Affine transformation of the template image, based on the molecule position and rotation.
Calculate projections in different angles (Discrete Radon transformation).
Add noise to the projection.
Reconstruct the subtomogram (Weighted Back projection).
MockLoader
is constructed using the following parameters.

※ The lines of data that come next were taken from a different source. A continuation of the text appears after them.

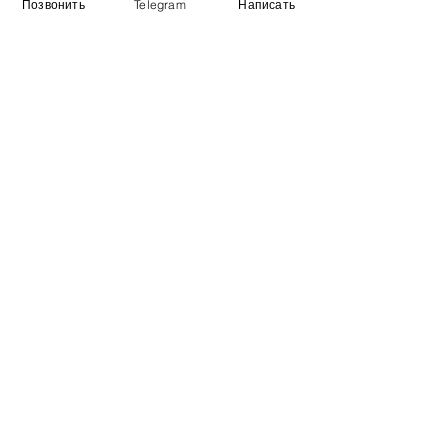
Позвонить
Telegram
Написать
Информация
​Выставочный зал
Контакты
О компании
Оплата и доставка
Учебник
Вакансии
Карта сайта
Дополнительно
​Производители
Для бизнеса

def __init__(self, template, molecules, noise=0.0, degrees=None, central_axis=(0.0, 1.0, 0.0), ...): ...
template
(numpy.ndarray or ImageProvider): template image that will be used to generate subtomograms.molecules
(Molecules): pseudo molecules. The true center of the molecules is always at (0, 0, 0) and the true rotation is always the identity rotation. If you want to test shifting, say, [2, 3, 4], set the molecules position to [-2, -3, -4]. Same for rotation.noise
(float): noise level. The noise is added to the projection of the template.degrees
(float): tilt series rotation angles in degree.central_axis
(tuple): central axis vector of the tilt series. The default is (0, 1, 0) which means the tilt series is rotated around the y-axis.